BEGIN Text block

To confront the rising cost of cancer care and its impact on patients, ASCO established a Value of Cancer Care task force, which issued a Guidance Statement on the Cost of Cancer Care7 in 2009. The Guidance Statement offered several recommendations, including that physicians discuss with patients the cost of care and the development of patient education materials on the high cost of cancer care to help guide their decision-making regarding treatment options (visit www.cancer.net/all-about-cancer/managing-cost-cancer-care).

In the spring of 2012, as part of the American Board of Internal Medicine’s Choosing Wisely initiative, ASCO announced its list of the Top Five common costly tests, procedures, and treatments that are not supported by evidence to have a meaningful clinical benefit. The list includes the use of chemotherapy for patients with advanced cancers who are unlikely to benefit, costly imaging technologies for staging or early breast and prostate cancers, routine blood tests for biomarkers and advanced imaging tests for the detection of breast cancer recurrence, and overuse of drugs to stimulate white blood cell production in patients receiving chemotherapy.

END Text block
BEGIN Exercise data

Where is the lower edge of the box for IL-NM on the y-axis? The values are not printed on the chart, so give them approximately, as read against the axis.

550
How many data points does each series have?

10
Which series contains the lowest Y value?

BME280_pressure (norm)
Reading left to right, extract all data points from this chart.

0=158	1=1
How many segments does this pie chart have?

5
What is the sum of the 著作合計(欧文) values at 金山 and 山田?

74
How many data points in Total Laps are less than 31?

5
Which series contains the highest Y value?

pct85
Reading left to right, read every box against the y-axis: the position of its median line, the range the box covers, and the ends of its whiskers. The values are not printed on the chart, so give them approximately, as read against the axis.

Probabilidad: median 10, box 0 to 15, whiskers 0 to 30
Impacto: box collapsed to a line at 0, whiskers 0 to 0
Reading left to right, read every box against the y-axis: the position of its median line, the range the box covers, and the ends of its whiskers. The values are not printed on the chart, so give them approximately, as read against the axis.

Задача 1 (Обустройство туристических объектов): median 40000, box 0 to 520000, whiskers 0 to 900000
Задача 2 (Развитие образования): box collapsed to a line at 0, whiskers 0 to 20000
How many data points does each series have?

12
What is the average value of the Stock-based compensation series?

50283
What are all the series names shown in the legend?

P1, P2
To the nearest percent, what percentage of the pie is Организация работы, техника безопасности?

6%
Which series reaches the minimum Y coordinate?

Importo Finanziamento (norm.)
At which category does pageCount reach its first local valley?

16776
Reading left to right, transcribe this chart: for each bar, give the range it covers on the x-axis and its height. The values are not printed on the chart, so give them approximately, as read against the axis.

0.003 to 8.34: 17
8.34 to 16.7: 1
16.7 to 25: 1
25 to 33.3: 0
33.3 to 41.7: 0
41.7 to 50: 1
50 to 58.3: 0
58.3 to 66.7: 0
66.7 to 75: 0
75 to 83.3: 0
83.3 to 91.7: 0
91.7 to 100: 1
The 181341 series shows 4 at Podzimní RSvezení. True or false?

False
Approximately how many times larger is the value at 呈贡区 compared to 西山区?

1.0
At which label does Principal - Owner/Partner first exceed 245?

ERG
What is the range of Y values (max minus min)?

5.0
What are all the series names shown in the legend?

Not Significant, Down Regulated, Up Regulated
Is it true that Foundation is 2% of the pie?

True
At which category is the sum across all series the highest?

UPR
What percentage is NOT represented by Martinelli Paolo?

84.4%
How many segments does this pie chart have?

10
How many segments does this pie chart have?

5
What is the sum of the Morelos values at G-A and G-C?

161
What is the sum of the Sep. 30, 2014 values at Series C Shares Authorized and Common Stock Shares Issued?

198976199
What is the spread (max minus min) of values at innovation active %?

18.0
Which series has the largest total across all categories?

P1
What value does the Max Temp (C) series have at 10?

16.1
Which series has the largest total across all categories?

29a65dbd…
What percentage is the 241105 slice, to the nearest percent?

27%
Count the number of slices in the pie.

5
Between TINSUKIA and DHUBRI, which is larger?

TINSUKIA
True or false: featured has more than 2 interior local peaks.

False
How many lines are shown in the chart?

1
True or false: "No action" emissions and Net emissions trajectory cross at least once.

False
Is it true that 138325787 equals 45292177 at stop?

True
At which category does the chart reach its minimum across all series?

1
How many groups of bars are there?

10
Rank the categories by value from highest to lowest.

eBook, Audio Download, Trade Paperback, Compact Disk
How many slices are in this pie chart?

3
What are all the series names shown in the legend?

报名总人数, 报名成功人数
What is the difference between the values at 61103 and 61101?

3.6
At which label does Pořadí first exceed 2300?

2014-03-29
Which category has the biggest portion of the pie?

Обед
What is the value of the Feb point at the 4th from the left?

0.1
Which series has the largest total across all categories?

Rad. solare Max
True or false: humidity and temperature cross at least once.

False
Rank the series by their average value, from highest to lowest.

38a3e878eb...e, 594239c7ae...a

END Exercise data

_Tasks_
- 1) From the passage on ASCO and the cost of cancer care, list each item included in ASCO's Top Five list.
- 2) Carry on the passage on ASCO and the cost of cancer care, starting after its final sentence.

_Answers to this exercise_
- 1)
- Chemotherapy for patients with advanced cancers who are unlikely to benefit
- Costly imaging technologies for staging or early breast and prostate cancers
- Routine blood tests for biomarkers for the detection of breast cancer recurrence
- Advanced imaging tests for the detection of breast cancer recurrence
- Overuse of drugs to stimulate white blood cell production in patients receiving chemotherapy

- 2)
“What I have observed so far in my area of practice is that Choosing Wisely has allowed many, many oncologists to do what they know is right—for example, to not do screening blood tests for metastatic breast cancer,” said Dr. Hudis. “That may sound like a small thing on an individual patient level, but it is the kind of thing that can add up to a lot of savings.”

In the fall, ASCO will announce the next Top Five list of high-cost procedures and treatments with limited clinical benefit and will publish details of its evidence-based recommendations.

Starting a Dialogue

While the full impact of the new stand against high drug prices some oncologists are taking is unknown, Dr. Kantarjian and Mr. Crenshaw agree that a meeting of the key stakeholders to discuss the issue and develop solutions is vital. “We are working to reach out to Dr. Kantarjian and his colleagues because we think dialogue is important,” said Mr. Crenshaw. He added that several groups of stakeholders, including pharmaceutical companies and Dr. Kantarjian, are working on plans to hold a “summit” to discuss the economics of cancer research, possibly this fall.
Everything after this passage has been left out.